Jim Bradley 11.14.08 at 7:52 am

As all these products are a little ridiculous. You really have to look at why you are camping… My extended family holds a camping trip once a year. I think all of the items listed would be fun to have for that trip. That camping trip is more about time with the family than time away in the woods. Every other camping trip of the year is about enjoying the woods. And I try to take as little as the girlfriend will let me…

Roy Scribner 11.14.08 at 8:01 am

We do a big family reunion in Pasco every year. There’s a family “tent city”, and always a couple of RV’s. The kitchen does get a little crazy, I think there’s about 4 bbq grills and a Camp Chef griddle going, at any one time.

Jim Bradley 11.14.08 at 8:24 am

Sounds a lot like our family trip. We always seem to have a few crock pots going. Last year we had an outdoor movie night using a sheet a projector it was a hoot. It is definitely a trip I look forward to every year.

Joshua Godinez 11.14.08 at 12:13 pm

I have to agree with you. There’s a time and a place for deep frying. It’s Thanksgiving in the back yard! Well, at least it’s at home. I prefer a minimum of doo-dads, but I have to admit that I’m a sucker for my little collapsible kitchen that gives me a bench and space for a basin. I won’t even tell you how big the family camping stove is. Let me put it this way - the flames might reach your eyebrows.

Roy Scribner 11.14.08 at 3:05 pm

Heh - yeah, I’ve got a folding-kitchen setup too, from RSI. Kind of on the fence about recommending it, though - it’s kind of flimsy. It sure is nice for washing-up, though.
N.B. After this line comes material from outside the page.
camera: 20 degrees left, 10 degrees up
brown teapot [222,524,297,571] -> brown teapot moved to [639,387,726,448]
Come on now - you gotta share the camp stove, what is it?

John Soares 11.15.08 at 10:51 am

Great post Roy. The electric marshmallow toaster wins the prize.
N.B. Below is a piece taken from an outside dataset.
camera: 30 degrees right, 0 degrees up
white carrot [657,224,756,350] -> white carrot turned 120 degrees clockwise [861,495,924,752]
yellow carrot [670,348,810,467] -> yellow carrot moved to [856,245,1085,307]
John Soares’s last blog post..Aquafornia Summary of Klamath River Dam Removal

Roy Scribner 11.17.08 at 7:50 am

I like the big blow-up chair. You should see all of the holes in our chairs from flying embers :)

Sis Kiteri 11.20.08 at 5:25 pm

Oh my gosh… are the people using/buying these things camping or trying to take their entire house into the woods?

Wow… I really can’t believe people have the money for this stuff!

Eric 12.12.08 at 8:02 pm

An electronic marshmallow Toaster? There should be laws against such things…Half the fun of camping is looking through the woods for the perfect toasting stick..

Eric’s last blog post..Looking forward

Gretchen 12.30.08 at 2:06 pm

The chair (if one thinks tailgating) and the oven–they’re a stretch, but a possibility. Electric marshmallow toaster? I have camped all my life, but the thought never occurred to me. I can’t imagine a marshamallow without that hint of stick flavor. It would be an abomination.

Roy Scribner 12.30.08 at 5:49 pm

That’s right, Gretchen, it would be like roasting marshmallows over an electric burner!